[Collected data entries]
[Start of Attachment]

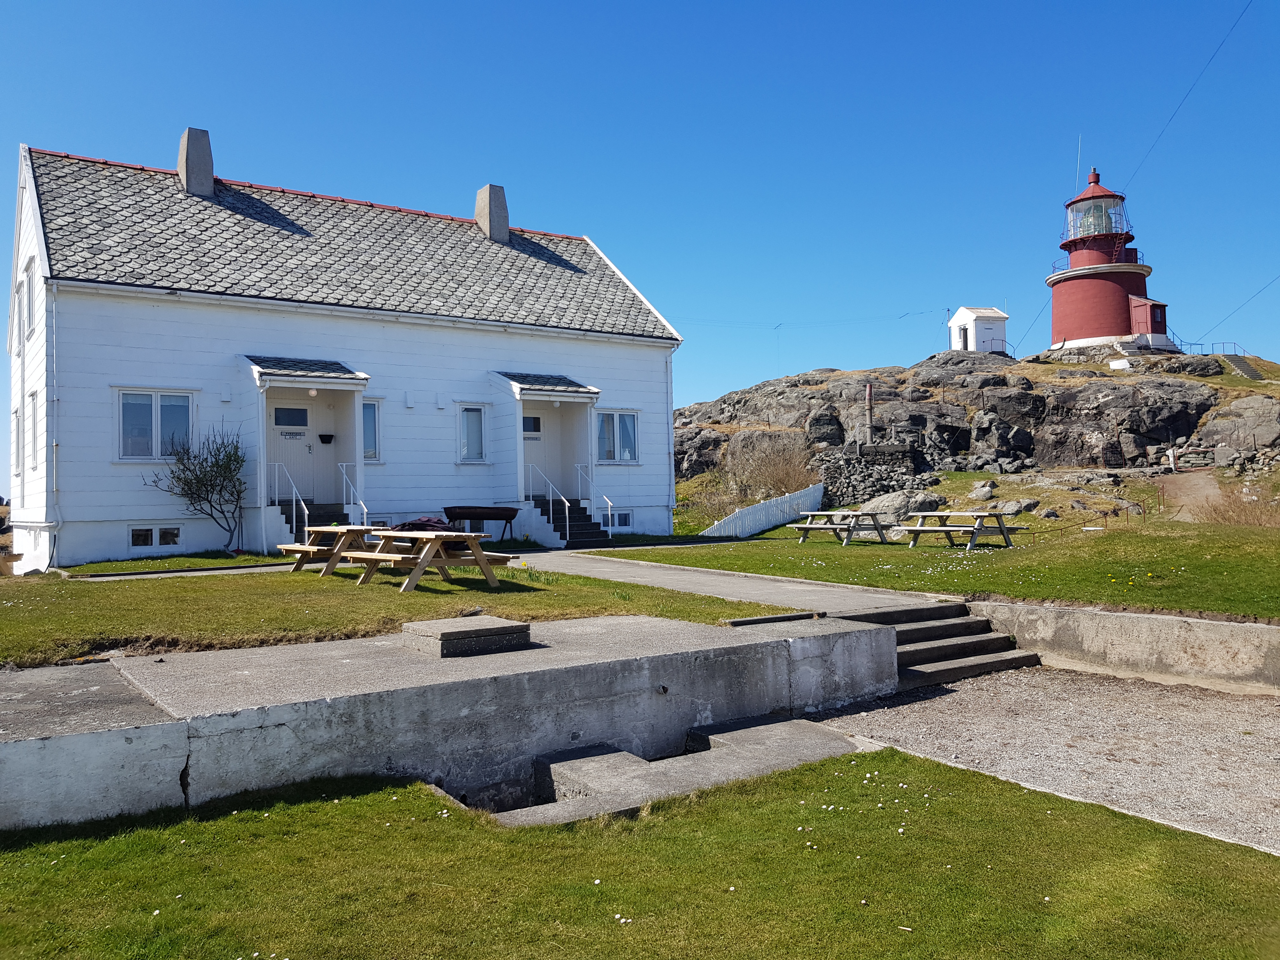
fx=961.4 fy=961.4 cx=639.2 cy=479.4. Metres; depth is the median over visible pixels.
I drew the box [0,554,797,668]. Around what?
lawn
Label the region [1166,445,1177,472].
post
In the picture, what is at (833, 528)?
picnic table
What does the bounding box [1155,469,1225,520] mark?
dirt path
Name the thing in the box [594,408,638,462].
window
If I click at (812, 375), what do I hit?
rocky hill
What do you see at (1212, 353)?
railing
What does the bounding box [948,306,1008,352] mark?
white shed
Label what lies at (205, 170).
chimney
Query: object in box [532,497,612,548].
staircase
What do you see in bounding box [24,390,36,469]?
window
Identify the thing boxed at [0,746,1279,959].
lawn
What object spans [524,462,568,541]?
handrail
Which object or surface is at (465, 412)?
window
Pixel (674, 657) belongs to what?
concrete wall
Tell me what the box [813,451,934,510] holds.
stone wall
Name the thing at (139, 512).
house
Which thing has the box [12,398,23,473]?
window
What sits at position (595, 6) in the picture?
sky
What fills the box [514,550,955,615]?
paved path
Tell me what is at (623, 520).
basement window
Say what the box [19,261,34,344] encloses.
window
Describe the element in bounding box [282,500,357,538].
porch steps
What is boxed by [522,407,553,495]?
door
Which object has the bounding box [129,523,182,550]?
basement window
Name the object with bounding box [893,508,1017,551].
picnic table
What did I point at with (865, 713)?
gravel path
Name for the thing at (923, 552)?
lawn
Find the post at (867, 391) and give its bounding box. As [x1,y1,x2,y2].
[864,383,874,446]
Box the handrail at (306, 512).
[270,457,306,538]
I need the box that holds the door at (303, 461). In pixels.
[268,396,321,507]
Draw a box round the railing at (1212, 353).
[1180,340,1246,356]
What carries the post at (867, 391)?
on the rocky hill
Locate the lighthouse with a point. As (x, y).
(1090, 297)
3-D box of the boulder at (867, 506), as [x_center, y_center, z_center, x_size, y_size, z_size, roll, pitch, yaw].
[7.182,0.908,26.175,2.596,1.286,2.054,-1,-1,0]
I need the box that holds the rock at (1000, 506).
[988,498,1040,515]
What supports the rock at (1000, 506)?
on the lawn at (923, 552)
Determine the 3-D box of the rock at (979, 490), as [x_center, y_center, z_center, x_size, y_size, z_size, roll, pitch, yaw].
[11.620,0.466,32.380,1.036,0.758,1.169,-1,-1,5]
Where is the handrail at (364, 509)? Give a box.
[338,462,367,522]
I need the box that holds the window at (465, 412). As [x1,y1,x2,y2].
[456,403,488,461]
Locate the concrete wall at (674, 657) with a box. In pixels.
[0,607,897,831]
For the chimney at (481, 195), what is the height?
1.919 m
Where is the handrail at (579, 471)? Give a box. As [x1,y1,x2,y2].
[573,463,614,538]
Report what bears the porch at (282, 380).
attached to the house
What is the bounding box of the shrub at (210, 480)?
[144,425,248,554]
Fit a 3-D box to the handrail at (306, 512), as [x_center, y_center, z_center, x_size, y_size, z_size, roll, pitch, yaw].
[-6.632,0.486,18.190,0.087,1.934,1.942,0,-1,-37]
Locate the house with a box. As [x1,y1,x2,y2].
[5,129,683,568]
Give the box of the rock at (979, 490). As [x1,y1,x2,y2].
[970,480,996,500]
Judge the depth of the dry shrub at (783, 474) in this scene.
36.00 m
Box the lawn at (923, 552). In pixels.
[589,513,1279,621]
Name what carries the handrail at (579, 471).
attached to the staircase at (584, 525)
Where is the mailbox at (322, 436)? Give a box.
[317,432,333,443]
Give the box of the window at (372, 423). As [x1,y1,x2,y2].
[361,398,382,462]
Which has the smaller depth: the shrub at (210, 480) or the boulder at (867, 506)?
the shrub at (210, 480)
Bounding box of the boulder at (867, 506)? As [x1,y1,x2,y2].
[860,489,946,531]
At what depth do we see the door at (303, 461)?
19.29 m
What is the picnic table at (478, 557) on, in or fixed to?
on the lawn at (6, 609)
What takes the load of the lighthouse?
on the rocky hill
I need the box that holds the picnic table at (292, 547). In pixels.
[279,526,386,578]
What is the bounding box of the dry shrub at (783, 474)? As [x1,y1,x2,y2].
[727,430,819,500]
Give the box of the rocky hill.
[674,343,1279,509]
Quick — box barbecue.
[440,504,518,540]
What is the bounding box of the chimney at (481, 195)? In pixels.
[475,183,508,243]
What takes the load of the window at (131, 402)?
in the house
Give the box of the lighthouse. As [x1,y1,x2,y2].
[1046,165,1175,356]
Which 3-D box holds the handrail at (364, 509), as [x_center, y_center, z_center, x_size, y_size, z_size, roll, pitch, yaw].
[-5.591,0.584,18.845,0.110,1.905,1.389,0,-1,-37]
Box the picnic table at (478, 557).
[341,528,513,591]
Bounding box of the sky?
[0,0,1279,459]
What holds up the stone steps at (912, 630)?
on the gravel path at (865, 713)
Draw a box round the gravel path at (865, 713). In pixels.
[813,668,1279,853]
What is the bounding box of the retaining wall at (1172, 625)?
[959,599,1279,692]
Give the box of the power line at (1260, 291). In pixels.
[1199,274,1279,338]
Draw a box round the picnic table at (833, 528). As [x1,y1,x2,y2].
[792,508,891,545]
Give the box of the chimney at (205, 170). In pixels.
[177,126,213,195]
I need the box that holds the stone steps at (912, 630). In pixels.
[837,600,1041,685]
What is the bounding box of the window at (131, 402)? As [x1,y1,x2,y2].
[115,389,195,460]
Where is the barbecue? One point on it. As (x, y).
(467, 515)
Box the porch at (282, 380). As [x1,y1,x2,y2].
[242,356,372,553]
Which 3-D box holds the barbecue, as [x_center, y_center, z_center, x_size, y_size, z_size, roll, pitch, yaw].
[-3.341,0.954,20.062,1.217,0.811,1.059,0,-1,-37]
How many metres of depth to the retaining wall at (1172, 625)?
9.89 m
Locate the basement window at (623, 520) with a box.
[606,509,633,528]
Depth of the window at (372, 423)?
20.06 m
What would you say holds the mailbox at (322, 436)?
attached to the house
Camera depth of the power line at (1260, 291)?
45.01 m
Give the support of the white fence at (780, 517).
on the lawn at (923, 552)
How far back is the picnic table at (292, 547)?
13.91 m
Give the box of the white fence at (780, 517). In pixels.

[End of Attachment]

(About this task)
Except for the pictures, write the data out exactly.

(Problem solution)
fx=961.4 fy=961.4 cx=639.2 cy=479.4. Metres; depth is the median over visible pixels.
I drew the box [0,554,797,668]. Around what?
lawn
Label the region [1166,445,1177,472].
post
In the picture, what is at (833, 528)?
picnic table
What does the bounding box [1155,469,1225,520] mark?
dirt path
Name the thing in the box [594,408,638,462].
window
If I click at (812, 375), what do I hit?
rocky hill
What do you see at (1212, 353)?
railing
What does the bounding box [948,306,1008,352] mark?
white shed
Label what lies at (205, 170).
chimney
Query: object in box [532,497,612,548].
staircase
What do you see in bounding box [24,390,36,469]?
window
Identify the thing boxed at [0,746,1279,959].
lawn
What object spans [524,462,568,541]?
handrail
Which object or surface is at (465, 412)?
window
Pixel (674, 657) belongs to what?
concrete wall
Tell me what the box [813,451,934,510] holds.
stone wall
Name the thing at (139, 512).
house
Which thing has the box [12,398,23,473]?
window
What sits at position (595, 6) in the picture?
sky
What fills the box [514,550,955,615]?
paved path
Tell me what is at (623, 520).
basement window
Say what the box [19,261,34,344] encloses.
window
Describe the element in bounding box [282,500,357,538].
porch steps
What is boxed by [522,407,553,495]?
door
Which object has the bounding box [129,523,182,550]?
basement window
Name the object with bounding box [893,508,1017,551].
picnic table
What did I point at with (865, 713)?
gravel path
Name for the thing at (923, 552)?
lawn
Find the post at (867, 391) and give its bounding box. As [x1,y1,x2,y2].
[864,383,874,446]
Box the handrail at (306, 512).
[270,457,306,538]
I need the box that holds the door at (303, 461). In pixels.
[268,396,321,507]
Draw a box round the railing at (1212, 353).
[1180,340,1246,356]
What carries the post at (867, 391)?
on the rocky hill
Locate the lighthouse with a point. As (x, y).
(1090, 297)
3-D box of the boulder at (867, 506), as [x_center, y_center, z_center, x_size, y_size, z_size, roll, pitch, yaw].
[7.182,0.908,26.175,2.596,1.286,2.054,-1,-1,0]
I need the box that holds the rock at (1000, 506).
[988,498,1040,515]
What supports the rock at (1000, 506)?
on the lawn at (923, 552)
Determine the 3-D box of the rock at (979, 490), as [x_center, y_center, z_center, x_size, y_size, z_size, roll, pitch, yaw].
[11.620,0.466,32.380,1.036,0.758,1.169,-1,-1,5]
Where is the handrail at (364, 509)? Give a box.
[338,462,367,522]
I need the box that holds the window at (465, 412). As [x1,y1,x2,y2].
[456,403,488,461]
Locate the concrete wall at (674, 657) with a box. In pixels.
[0,607,897,831]
For the chimney at (481, 195), what is the height?
1.919 m
Where is the handrail at (579, 471)? Give a box. As [x1,y1,x2,y2].
[573,463,614,538]
Report what bears the porch at (282, 380).
attached to the house
What is the bounding box of the shrub at (210, 480)?
[144,425,248,554]
Fit a 3-D box to the handrail at (306, 512), as [x_center, y_center, z_center, x_size, y_size, z_size, roll, pitch, yaw].
[-6.632,0.486,18.190,0.087,1.934,1.942,0,-1,-37]
Locate the house with a box. As [x1,y1,x2,y2].
[5,129,683,568]
Give the box of the rock at (979, 490). As [x1,y1,x2,y2].
[970,480,996,500]
Judge the depth of the dry shrub at (783, 474) in this scene.
36.00 m
Box the lawn at (923, 552). In pixels.
[589,513,1279,621]
Name what carries the handrail at (579, 471).
attached to the staircase at (584, 525)
Where is the mailbox at (322, 436)? Give a box.
[317,432,333,443]
Give the box of the window at (372, 423). As [x1,y1,x2,y2].
[361,398,382,462]
Which has the smaller depth: the shrub at (210, 480) or the boulder at (867, 506)?
the shrub at (210, 480)
Bounding box of the boulder at (867, 506)? As [x1,y1,x2,y2].
[860,489,946,531]
At what depth do we see the door at (303, 461)?
19.29 m
What is the picnic table at (478, 557) on, in or fixed to?
on the lawn at (6, 609)
What takes the load of the lighthouse?
on the rocky hill
I need the box that holds the picnic table at (292, 547). In pixels.
[279,526,386,578]
What is the bounding box of the dry shrub at (783, 474)? As [x1,y1,x2,y2].
[727,430,819,500]
Give the box of the rocky hill.
[674,343,1279,509]
Quick — box barbecue.
[440,504,518,540]
What is the bounding box of the chimney at (481, 195)? In pixels.
[475,183,508,243]
What takes the load of the window at (131, 402)?
in the house
Give the box of the lighthouse. As [x1,y1,x2,y2].
[1046,165,1175,356]
Which 3-D box holds the handrail at (364, 509), as [x_center, y_center, z_center, x_size, y_size, z_size, roll, pitch, yaw].
[-5.591,0.584,18.845,0.110,1.905,1.389,0,-1,-37]
Box the picnic table at (478, 557).
[341,528,513,591]
Bounding box of the sky?
[0,0,1279,459]
What holds up the stone steps at (912, 630)?
on the gravel path at (865, 713)
Draw a box round the gravel path at (865, 713). In pixels.
[813,668,1279,853]
What is the bounding box of the retaining wall at (1172, 625)?
[959,599,1279,692]
Give the box of the power line at (1260, 291). In pixels.
[1199,274,1279,338]
Draw a box round the picnic table at (833, 528). As [x1,y1,x2,y2].
[792,508,891,545]
Give the box of the chimney at (205, 170). In pixels.
[177,126,213,195]
I need the box that holds the stone steps at (912, 630). In pixels.
[837,600,1041,685]
What is the bounding box of the window at (131, 402)? As [x1,y1,x2,y2].
[115,389,195,460]
Where is the barbecue? One point on it. As (x, y).
(467, 515)
Box the porch at (282, 380). As [x1,y1,x2,y2].
[242,356,372,553]
Which 3-D box holds the barbecue, as [x_center, y_center, z_center, x_size, y_size, z_size, roll, pitch, yaw].
[-3.341,0.954,20.062,1.217,0.811,1.059,0,-1,-37]
How many metres of depth to the retaining wall at (1172, 625)?
9.89 m
Locate the basement window at (623, 520) with a box.
[606,509,633,528]
Depth of the window at (372, 423)?
20.06 m
What would you say holds the mailbox at (322, 436)?
attached to the house
Camera depth of the power line at (1260, 291)?
45.01 m
Give the support of the white fence at (780, 517).
on the lawn at (923, 552)
How far back is the picnic table at (292, 547)?
13.91 m
Give the box of the white fence at (780, 517). In pixels.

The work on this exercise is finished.